Show a Turing Machine accepts all DFAs

Question

You have a Turing Machine $T = \{ \{ A \} \mid A$ is a DFA and $L(A) = \Sigma^* \}$ i.e. the DFA that accepts all languages. Show it's decidable. Can you use the complement of this, the DFA that accepts the empty language which I believe is decidable by Rice's Theorem to show this is decidable? And if so why does that work? Is it because decidable languages are closed under complementation?

Answer 1

T = "On input {A} where A is a DFA

$\quad \quad$1. Mark the Start State of A

$\quad \quad$2. Repeat until no new state get marked

$\quad \quad \quad \quad$2(1). Mark any state that has a transition coming into it from any state already marked

$\quad \quad$3. If all the marked state(s) are accepting state, then $Accept$; otherwise $Reject$"

Suppose B = $\bar{A}$ i.e. L(B)= $\phi$

There are two cases

$Case-1:$

N = "On input {B} where B is a DFA

$\quad \quad$1. Run TM T on {B}

$\quad \quad$2. If T Accepts, $Reject$; and if Rejects, $Accept$"

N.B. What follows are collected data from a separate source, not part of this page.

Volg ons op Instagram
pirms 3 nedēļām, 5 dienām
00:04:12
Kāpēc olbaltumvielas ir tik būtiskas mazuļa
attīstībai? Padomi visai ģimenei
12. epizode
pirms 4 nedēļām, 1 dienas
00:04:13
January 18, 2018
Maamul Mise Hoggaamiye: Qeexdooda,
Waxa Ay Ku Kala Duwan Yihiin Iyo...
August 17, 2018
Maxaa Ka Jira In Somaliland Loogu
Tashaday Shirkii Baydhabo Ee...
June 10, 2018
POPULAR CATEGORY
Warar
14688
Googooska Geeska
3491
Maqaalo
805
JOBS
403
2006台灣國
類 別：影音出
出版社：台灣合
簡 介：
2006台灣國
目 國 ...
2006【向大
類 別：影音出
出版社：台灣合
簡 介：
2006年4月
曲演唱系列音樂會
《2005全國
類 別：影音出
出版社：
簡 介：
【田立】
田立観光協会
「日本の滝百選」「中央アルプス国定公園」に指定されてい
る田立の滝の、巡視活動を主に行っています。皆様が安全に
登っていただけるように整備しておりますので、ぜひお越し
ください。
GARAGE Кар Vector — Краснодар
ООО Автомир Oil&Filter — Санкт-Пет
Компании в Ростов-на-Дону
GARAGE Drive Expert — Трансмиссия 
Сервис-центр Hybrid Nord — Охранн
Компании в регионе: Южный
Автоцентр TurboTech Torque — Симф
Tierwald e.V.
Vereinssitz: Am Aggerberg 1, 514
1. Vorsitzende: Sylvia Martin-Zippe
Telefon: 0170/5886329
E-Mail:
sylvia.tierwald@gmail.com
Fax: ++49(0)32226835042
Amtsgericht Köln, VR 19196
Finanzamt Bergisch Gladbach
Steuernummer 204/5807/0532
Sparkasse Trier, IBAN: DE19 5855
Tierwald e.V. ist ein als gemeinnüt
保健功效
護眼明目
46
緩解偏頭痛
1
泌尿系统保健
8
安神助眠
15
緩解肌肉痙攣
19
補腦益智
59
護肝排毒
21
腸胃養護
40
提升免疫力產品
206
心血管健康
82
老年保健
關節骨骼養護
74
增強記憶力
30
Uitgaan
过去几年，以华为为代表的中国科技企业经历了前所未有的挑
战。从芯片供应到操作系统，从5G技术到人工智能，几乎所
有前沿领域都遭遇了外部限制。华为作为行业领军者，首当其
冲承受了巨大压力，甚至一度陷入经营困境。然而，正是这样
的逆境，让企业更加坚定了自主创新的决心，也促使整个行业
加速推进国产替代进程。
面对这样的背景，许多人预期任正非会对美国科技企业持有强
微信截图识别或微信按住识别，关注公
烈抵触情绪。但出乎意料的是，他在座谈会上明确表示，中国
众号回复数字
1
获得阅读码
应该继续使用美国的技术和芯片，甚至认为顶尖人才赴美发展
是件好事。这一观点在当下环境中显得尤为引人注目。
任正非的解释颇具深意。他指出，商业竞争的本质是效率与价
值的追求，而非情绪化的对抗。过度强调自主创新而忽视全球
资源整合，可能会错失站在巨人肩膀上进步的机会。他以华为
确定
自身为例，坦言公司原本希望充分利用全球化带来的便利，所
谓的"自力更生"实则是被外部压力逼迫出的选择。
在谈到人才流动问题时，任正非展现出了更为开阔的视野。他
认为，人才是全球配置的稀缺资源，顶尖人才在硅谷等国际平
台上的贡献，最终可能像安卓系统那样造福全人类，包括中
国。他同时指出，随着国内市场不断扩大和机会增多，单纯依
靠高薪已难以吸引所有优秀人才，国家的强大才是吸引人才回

$\implies$ N is not working correctly

$Case-2:$

M = "On input {B} where B is a DFA

$\quad \quad$1. Mark the Start State of B

$\quad \quad$2. Repeat until no new state get marked

$\quad \quad \quad \quad$2(1). Mark any state that has a transition coming into it from any already marked state

$\quad \quad$3. If no accepting state is marked, then $Accept$; otherwise $Reject$"